● **ACTIVITY**
Of the lines below, write out exactly those from the line with "Panel set 1: EM xy, xz, yz; top row, blue" through the line with "Panel set 2: Unmarked", both included, and skip the rest.
[[ PROVIDED RECORDS open ]]
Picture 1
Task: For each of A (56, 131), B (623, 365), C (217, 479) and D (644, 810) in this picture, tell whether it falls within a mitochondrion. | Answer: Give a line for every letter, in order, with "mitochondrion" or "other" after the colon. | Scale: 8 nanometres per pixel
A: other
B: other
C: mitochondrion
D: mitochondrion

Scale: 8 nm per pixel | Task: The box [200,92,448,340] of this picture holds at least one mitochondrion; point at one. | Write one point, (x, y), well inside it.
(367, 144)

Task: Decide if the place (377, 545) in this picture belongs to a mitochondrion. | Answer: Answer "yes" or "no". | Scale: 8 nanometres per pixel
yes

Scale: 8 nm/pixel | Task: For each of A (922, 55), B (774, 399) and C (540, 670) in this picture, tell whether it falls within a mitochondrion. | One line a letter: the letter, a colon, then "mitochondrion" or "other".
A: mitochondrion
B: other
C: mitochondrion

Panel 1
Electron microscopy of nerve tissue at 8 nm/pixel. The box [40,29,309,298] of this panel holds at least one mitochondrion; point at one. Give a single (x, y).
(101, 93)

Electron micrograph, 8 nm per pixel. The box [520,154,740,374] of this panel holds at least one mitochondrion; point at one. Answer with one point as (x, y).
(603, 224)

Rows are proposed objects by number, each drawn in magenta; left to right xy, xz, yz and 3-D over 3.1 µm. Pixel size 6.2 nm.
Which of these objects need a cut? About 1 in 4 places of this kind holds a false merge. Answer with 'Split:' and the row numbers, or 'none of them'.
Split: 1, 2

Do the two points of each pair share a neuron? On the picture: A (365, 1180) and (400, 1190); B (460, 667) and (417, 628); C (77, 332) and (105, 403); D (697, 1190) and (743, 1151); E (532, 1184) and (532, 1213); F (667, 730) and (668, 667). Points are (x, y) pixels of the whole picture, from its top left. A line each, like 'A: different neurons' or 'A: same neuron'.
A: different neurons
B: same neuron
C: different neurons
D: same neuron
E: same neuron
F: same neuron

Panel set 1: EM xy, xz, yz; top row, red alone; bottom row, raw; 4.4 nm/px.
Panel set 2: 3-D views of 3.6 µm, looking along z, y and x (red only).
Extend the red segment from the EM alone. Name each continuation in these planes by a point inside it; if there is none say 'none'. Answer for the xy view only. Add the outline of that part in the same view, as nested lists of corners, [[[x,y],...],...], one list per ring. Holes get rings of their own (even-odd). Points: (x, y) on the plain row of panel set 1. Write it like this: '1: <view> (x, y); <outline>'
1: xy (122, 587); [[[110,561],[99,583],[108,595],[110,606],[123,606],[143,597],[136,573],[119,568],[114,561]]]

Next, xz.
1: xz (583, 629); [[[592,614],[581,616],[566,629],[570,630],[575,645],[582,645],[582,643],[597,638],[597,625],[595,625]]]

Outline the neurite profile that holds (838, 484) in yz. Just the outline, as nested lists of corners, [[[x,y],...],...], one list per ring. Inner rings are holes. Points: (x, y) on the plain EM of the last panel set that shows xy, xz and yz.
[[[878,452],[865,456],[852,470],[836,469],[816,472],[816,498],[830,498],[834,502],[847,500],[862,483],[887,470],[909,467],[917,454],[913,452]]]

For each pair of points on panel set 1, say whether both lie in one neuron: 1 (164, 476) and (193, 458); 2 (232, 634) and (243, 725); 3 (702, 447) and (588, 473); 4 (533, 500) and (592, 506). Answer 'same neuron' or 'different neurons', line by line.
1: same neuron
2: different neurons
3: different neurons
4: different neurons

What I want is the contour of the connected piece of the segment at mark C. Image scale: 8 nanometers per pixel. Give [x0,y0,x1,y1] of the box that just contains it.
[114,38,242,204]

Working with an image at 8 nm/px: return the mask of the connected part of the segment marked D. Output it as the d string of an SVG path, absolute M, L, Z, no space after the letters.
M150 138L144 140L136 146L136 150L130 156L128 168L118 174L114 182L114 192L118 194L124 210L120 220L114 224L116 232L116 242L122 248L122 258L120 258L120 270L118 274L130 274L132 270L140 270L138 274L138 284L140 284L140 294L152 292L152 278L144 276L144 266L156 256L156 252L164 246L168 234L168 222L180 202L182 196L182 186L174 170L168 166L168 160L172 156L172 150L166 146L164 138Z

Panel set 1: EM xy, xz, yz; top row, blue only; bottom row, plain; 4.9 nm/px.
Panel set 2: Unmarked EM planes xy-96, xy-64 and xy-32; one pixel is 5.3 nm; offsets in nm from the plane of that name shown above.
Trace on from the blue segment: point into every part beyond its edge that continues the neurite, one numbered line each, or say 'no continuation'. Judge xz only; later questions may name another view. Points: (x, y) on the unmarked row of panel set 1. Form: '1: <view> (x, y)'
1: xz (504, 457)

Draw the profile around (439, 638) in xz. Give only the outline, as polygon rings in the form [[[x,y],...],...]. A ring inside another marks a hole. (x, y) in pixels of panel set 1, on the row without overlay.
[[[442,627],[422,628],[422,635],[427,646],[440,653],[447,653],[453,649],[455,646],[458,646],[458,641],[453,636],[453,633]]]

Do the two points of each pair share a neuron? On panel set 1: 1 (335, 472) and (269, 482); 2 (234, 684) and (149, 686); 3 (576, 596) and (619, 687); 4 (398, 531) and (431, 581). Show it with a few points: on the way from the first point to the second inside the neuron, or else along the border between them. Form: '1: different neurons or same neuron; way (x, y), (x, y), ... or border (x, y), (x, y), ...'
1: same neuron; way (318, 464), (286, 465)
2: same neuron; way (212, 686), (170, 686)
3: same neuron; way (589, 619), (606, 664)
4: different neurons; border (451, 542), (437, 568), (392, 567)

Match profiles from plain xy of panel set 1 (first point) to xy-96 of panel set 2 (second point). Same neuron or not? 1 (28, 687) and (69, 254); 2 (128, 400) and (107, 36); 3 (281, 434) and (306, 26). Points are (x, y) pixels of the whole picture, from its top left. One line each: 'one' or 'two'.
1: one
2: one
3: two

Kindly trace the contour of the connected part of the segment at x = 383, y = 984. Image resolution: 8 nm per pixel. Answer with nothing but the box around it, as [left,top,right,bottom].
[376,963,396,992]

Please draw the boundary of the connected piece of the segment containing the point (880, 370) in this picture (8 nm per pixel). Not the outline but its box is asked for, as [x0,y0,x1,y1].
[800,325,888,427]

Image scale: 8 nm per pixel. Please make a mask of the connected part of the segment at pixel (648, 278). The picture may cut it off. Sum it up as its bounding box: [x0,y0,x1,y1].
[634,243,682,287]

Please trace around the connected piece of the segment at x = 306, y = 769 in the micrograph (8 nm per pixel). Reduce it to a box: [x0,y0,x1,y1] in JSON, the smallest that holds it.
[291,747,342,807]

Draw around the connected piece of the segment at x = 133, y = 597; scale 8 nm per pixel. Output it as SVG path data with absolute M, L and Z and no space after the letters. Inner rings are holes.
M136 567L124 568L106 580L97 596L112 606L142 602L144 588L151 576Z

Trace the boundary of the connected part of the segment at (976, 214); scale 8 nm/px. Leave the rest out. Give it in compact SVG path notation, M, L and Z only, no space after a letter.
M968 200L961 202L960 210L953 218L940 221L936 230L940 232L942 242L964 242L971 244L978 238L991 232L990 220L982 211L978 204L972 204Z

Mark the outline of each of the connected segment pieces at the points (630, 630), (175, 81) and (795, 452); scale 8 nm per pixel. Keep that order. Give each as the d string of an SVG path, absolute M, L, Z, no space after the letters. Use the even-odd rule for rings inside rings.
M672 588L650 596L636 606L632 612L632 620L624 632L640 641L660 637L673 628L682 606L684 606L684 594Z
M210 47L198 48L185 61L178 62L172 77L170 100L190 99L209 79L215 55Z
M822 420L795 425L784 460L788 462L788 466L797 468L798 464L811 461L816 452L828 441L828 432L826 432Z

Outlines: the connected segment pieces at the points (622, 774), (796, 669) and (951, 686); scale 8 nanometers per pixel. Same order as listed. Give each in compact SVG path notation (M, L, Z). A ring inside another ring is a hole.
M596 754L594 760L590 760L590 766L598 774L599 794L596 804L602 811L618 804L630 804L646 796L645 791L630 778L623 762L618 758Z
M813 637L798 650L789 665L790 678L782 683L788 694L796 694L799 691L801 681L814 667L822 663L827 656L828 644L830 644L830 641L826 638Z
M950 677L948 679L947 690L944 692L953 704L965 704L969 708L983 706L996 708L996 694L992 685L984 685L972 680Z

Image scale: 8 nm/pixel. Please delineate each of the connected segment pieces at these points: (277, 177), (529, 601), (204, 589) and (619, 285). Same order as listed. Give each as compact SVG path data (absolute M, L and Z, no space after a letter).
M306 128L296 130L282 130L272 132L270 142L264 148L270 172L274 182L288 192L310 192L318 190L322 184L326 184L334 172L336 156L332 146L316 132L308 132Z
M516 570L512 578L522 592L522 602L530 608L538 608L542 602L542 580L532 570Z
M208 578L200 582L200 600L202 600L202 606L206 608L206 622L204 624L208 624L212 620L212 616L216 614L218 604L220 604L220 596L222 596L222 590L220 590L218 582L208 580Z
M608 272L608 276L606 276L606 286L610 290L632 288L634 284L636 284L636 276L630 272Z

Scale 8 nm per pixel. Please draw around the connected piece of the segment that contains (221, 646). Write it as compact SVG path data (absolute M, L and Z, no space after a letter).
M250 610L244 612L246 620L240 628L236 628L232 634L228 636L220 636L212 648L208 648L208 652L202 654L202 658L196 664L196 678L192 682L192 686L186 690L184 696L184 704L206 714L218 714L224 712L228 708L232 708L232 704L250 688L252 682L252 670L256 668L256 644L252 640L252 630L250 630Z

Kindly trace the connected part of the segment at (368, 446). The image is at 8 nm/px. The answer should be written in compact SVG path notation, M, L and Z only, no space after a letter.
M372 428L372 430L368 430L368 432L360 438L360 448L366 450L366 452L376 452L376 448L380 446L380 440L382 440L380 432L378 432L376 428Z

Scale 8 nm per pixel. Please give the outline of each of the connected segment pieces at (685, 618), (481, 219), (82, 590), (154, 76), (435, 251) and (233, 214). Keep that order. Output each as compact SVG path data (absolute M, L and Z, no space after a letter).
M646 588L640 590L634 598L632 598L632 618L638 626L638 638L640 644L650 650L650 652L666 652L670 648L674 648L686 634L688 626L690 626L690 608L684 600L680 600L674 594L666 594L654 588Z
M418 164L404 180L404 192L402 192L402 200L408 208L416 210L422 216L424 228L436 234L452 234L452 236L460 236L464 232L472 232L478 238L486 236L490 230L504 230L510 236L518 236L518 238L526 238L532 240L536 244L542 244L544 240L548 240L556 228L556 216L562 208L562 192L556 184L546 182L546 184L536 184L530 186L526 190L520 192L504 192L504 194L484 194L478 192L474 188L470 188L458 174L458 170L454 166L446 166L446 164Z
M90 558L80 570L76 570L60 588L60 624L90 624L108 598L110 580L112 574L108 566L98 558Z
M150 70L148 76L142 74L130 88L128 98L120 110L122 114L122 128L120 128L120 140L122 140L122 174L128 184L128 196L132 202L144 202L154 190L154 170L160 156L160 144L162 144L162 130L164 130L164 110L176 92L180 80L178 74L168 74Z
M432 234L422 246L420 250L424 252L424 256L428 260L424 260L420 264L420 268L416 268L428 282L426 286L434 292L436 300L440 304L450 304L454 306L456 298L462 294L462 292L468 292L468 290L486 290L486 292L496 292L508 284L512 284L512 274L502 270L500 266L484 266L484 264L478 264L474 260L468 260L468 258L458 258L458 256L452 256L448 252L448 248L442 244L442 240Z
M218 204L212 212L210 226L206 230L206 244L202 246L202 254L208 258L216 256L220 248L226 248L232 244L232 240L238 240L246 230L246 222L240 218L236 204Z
[[ PROVIDED RECORDS closed ]]
● **EXPECTED OUTPUT**
Panel set 1: EM xy, xz, yz; top row, blue only; bottom row, plain; 4.9 nm/px.
Panel set 2: Unmarked EM planes xy-96, xy-64 and xy-32; one pixel is 5.3 nm; offsets in nm from the plane of that name shown above.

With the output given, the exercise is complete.